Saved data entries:
::::

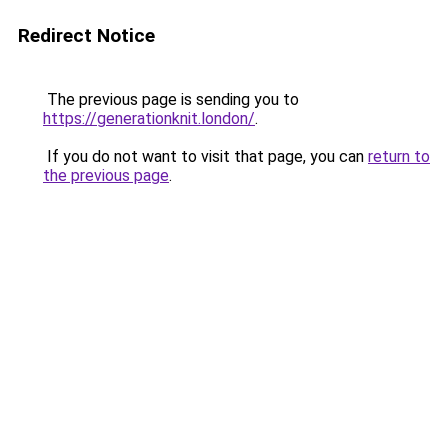
Redirect Notice
The previous page is sending you to
https://generationknit.london/
.
If you do not want to visit that page, you can
return to
the previous page
.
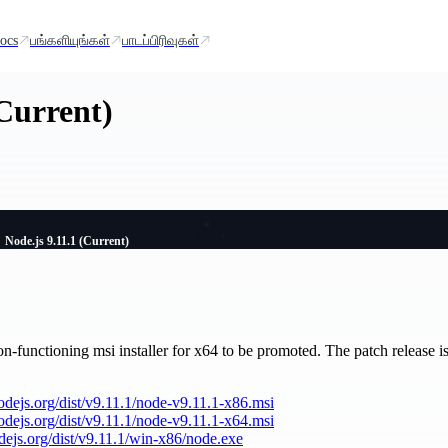
ocs
பங்களியுங்கள்
பாடப்பிரிவுகள்
(Current)
Node.js 9.11.1 (Current)
n-functioning msi installer for x64 to be promoted. The patch release is 
nodejs.org/dist/v9.11.1/node-v9.11.1-x86.msi
nodejs.org/dist/v9.11.1/node-v9.11.1-x64.msi
odejs.org/dist/v9.11.1/win-x86/node.exe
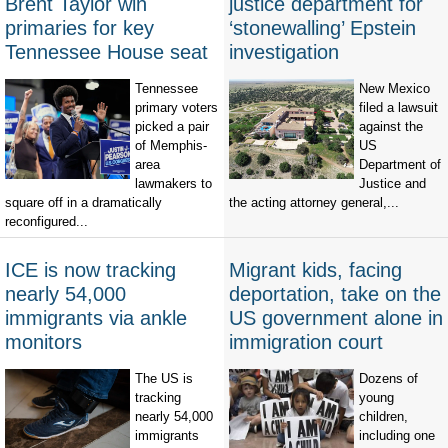
Brent Taylor win
justice department for
primaries for key
‘stonewalling’ Epstein
Tennessee House seat
investigation
Tennessee
New Mexico
primary voters
filed a lawsuit
picked a pair
against the
of Memphis-
US
area
Department of
lawmakers to
Justice and
square off in a dramatically
the acting attorney general,...
reconfigured...
ICE is now tracking
Migrant kids, facing
nearly 54,000
deportation, take on the
immigrants via ankle
US government alone in
monitors
immigration court
The US is
Dozens of
tracking
young
nearly 54,000
children,
immigrants
including one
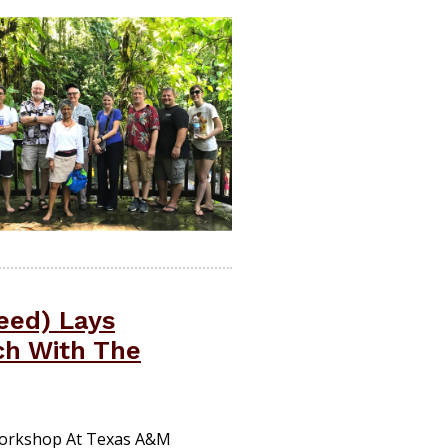
eed) Lays
ch With The
 Workshop At Texas A&M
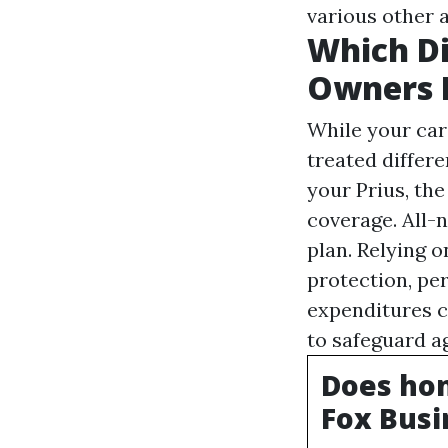
various other a
Which D
Owners 
While your cars
treated differe
your Prius, t
coverage. All-
plan. Relying 
protection, pe
expenditures c
to safeguard a
Does hom
Fox Busi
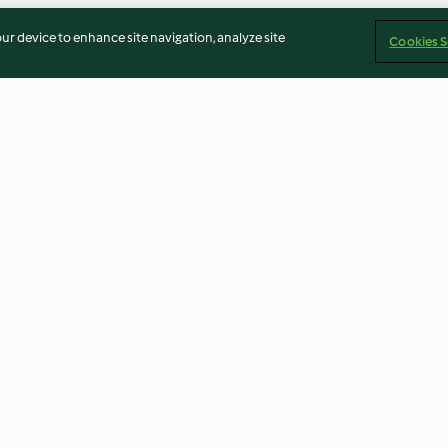
our device to enhance site navigation, analyze site
Cookies S
Ajvar (capsicum and eggplant
Creamy broccoli
dip)
crispy quinoa (
4.2
(17)
3.4
(40)
Imprint
Cookies
Report Content
Withdraw Contract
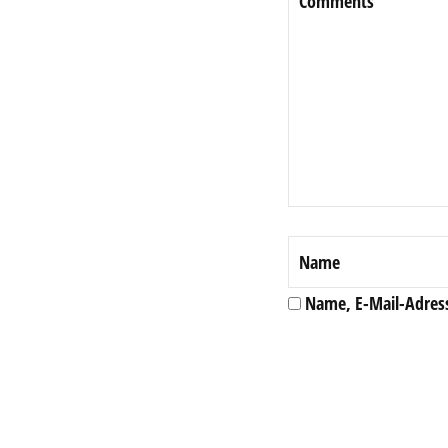
Name, E-Mail-Adres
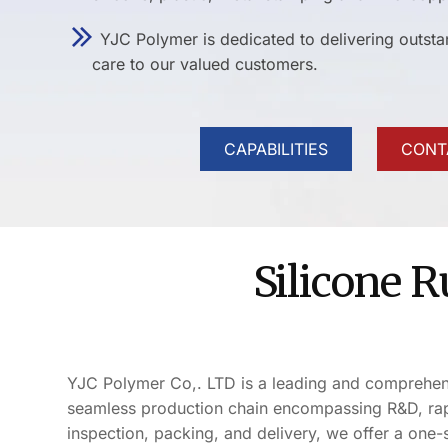
YJC Polymer is dedicated to delivering outst
care to our valued customers.
CAPABILITIES
CONT
Silicone 
YJC Polymer Co,. LTD is a leading and comprehensiv
seamless production chain encompassing R&D, rapi
inspection, packing, and delivery, we offer a one-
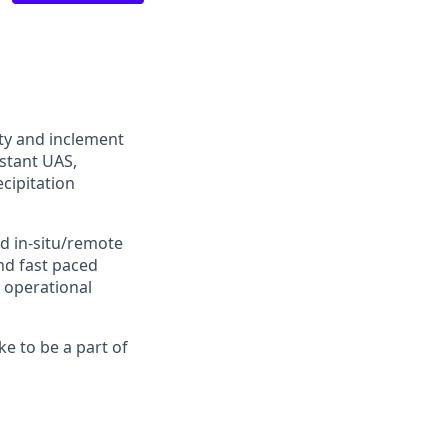
ty and inclement
stant UAS,
cipitation
d in-situ/remote
nd fast paced
 operational
ke to be a part of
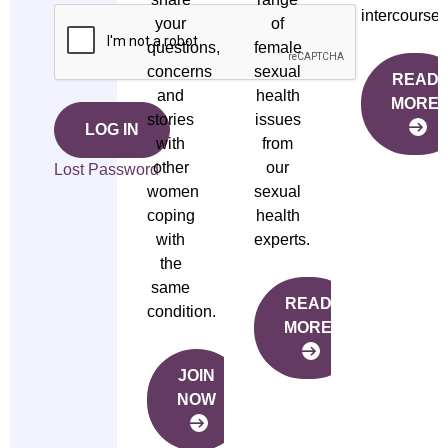
intercourse.
your
of
questions,
female
concerns
sexual
READ
and
health
MORE
stories
issues
LOG IN
with
from
other
our
Lost Password
women
sexual
coping
health
with
experts.
the
same
READ
condition.
MORE
JOIN
NOW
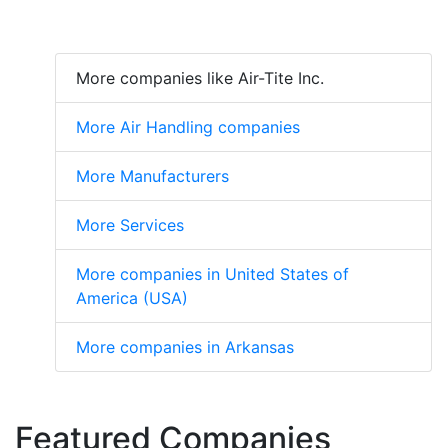
More companies like Air-Tite Inc.
More Air Handling companies
More Manufacturers
More Services
More companies in United States of
America (USA)
More companies in Arkansas
Featured Companies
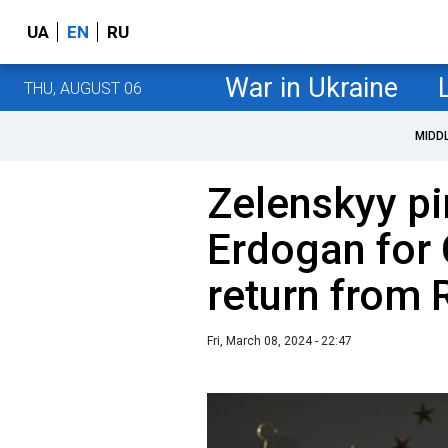
UA
EN
RU
War in Ukraine
THU, AUGUST 06
MIDD
Zelenskyy p
Erdogan for 
return from 
Fri, March 08, 2024 - 22:47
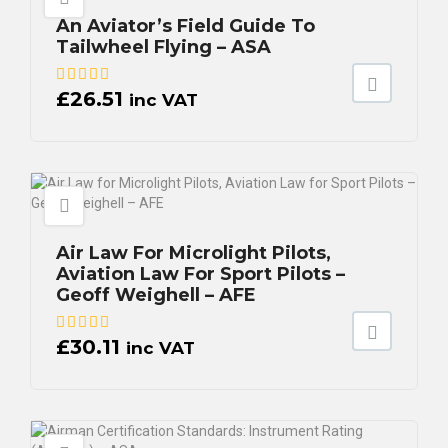
An Aviator’s Field Guide To
Tailwheel Flying – ASA
£
26.51
inc VAT
Air Law For Microlight Pilots,
Aviation Law For Sport Pilots –
Geoff Weighell – AFE
£
30.11
inc VAT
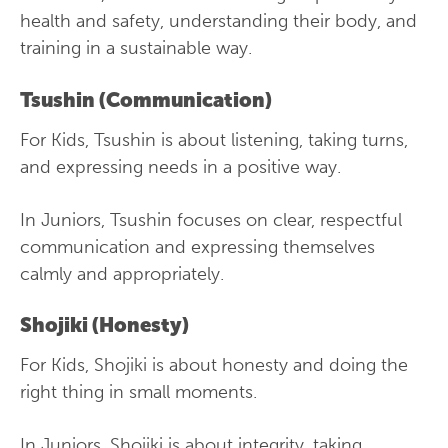
health and safety, understanding their body, and
training in a sustainable way.
Tsushin (Communication)
For Kids, Tsushin is about listening, taking turns,
and expressing needs in a positive way.
In Juniors, Tsushin focuses on clear, respectful
communication and expressing themselves
calmly and appropriately.
Shojiki (Honesty)
For Kids, Shojiki is about honesty and doing the
right thing in small moments.
In Juniors, Shojiki is about integrity, taking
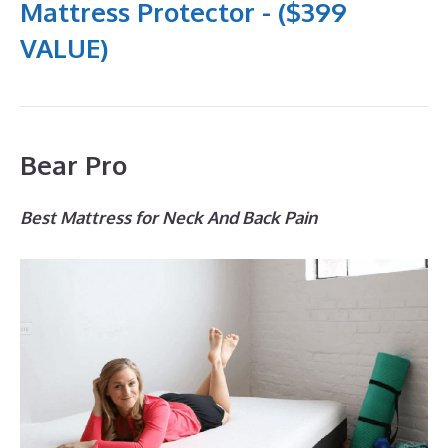
Mattress Protector - ($399
VALUE)
Bear Pro
Best Mattress for Neck And Back Pain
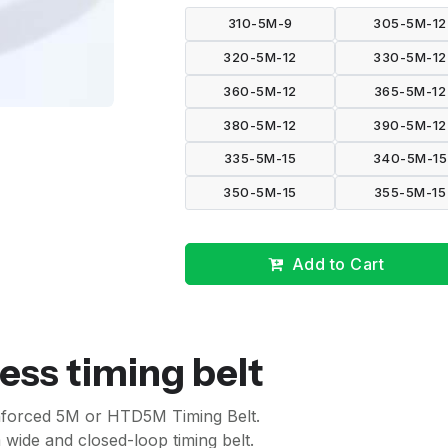
310-5M-9
305-5M-12
320-5M-12
330-5M-12
360-5M-12
365-5M-12
380-5M-12
390-5M-12
335-5M-15
340-5M-15
350-5M-15
355-5M-15
Add to Cart
ess timing belt
inforced 5M or HTD5M Timing Belt.
wide and closed-loop timing belt.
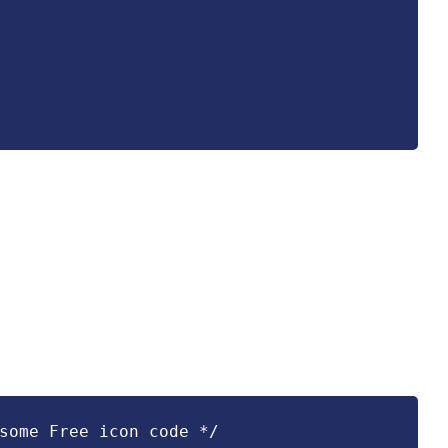
some Free icon code */
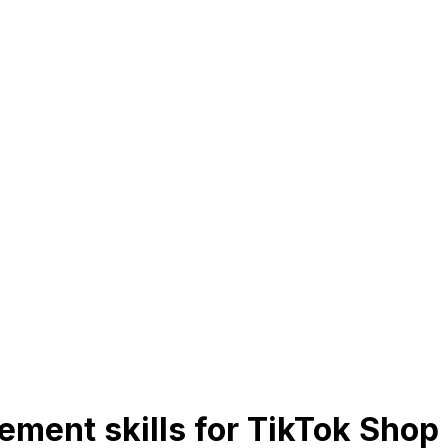
ment skills for TikTok Shop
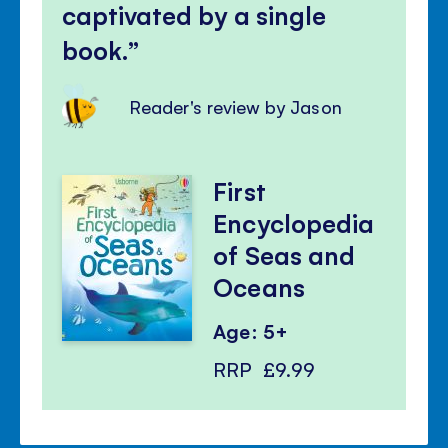
captivated by a single
book.
Reader's review by Jason
First
Encyclopedia
of Seas and
Oceans
Age: 5+
RRP
£9.99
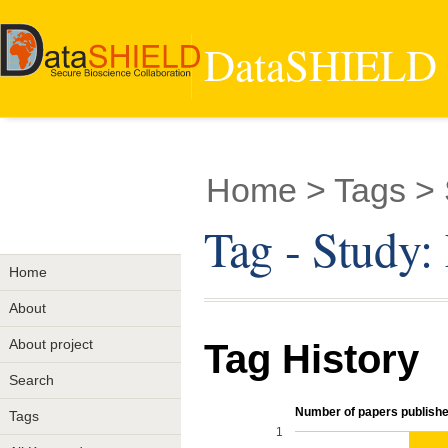
DataSHIELD -
Home
> Tags >
Tag - Stud
Home
About
About project
Tag History
Search
Number of papers published
Tags
1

::::

— Exercise —
What you return must match the records exactly, apart from the images, which are omitted.

— Task result —
Redirect Notice
The previous page is sending you to
https://generationknit.london/
.
If you do not want to visit that page, you can
return to
the previous page
.
ocs
பங்களியுங்கள்
பாடப்பிரிவுகள்
(Current)
Node.js 9.11.1 (Current)
n-functioning msi installer for x64 to be promoted. The patch release is 
nodejs.org/dist/v9.11.1/node-v9.11.1-x86.msi
nodejs.org/dist/v9.11.1/node-v9.11.1-x64.msi
odejs.org/dist/v9.11.1/win-x86/node.exe
Brent Taylor win
justice department for
primaries for key
‘stonewalling’ Epstein
Tennessee House seat
investigation
Tennessee
New Mexico
primary voters
filed a lawsuit
picked a pair
against the
of Memphis-
US
area
Department of
lawmakers to
Justice and
square off in a dramatically
the acting attorney general,...
reconfigured...
ICE is now tracking
Migrant kids, facing
nearly 54,000
deportation, take on the
immigrants via ankle
US government alone in
monitors
immigration court
The US is
Dozens of
tracking
young
nearly 54,000
children,
immigrants
including one
eed) Lays
ch With The
 Workshop At Texas A&M
various other a
Which D
Owners 
While your cars
treated differe
your Prius, t
coverage. All-
plan. Relying 
protection, pe
expenditures c
to safeguard a
Does hom
Fox Busi
our device to enhance site navigation, analyze site
Cookies S
Ajvar (capsicum and eggplant
Creamy broccoli
dip)
crispy quinoa (
4.2
(17)
3.4
(40)
Imprint
Cookies
Report Content
Withdraw Contract
Name, E-Mail-Adres
YJC Polymer is dedicated to delivering outst
care to our valued customers.
CAPABILITIES
CONT
Silicone 
YJC Polymer Co,. LTD is a leading and comprehensiv
seamless production chain encompassing R&D, rapi
inspection, packing, and delivery, we offer a one-
ty and inclement
stant UAS,
cipitation
d in-situ/remote
nd fast paced
 operational
ke to be a part of
intercourse.
your
of
questions,
female
concerns
sexual
READ
and
health
MORE
stories
issues
LOG IN
with
from
other
our
Lost Password
women
sexual
coping
health
with
experts.
the
same
READ
condition.
MORE
JOIN
NOW
More companies like Air-Tite Inc.
More Air Handling companies
More Manufacturers
More Services
More companies in United States of
America (USA)
More companies in Arkansas
Featured Companies
UA
EN
RU
War in Ukraine
THU, AUGUST 06
MIDD
Zelenskyy p
Erdogan for 
return from 
Fri, March 08, 2024 - 22:47
An Aviator’s Field Guide To
Tailwheel Flying – ASA
£
26.51
inc VAT
Air Law For Microlight Pilots,
Aviation Law For Sport Pilots –
Geoff Weighell – AFE
£
30.11
inc VAT
health and safety, understanding their body, and
training in a sustainable way.
Tsushin (Communication)
For Kids, Tsushin is about listening, taking turns,
and expressing needs in a positive way.
In Juniors, Tsushin focuses on clear, respectful
communication and expressing themselves
calmly and appropriately.
Shojiki (Honesty)
For Kids, Shojiki is about honesty and doing the
right thing in small moments.
In Juniors, Shojiki is about integrity, taking
Mattress Protector - ($399
VALUE)
Bear Pro
Best Mattress for Neck And Back Pain
310-5M-9
305-5M-12
320-5M-12
330-5M-12
360-5M-12
365-5M-12
380-5M-12
390-5M-12
335-5M-15
340-5M-15
350-5M-15
355-5M-15
Add to Cart
ess timing belt
inforced 5M or HTD5M Timing Belt.
wide and closed-loop timing belt.
some Free icon code */
ment skills for TikTok Shop
captivated by a single
book.
Reader's review by Jason
First
Encyclopedia
of Seas and
Oceans
Age: 5+
RRP
£9.99
DataSHIELD -
Home
> Tags >
Tag - Stud
Home
About
About project
Tag History
Search
Number of papers published
Tags
1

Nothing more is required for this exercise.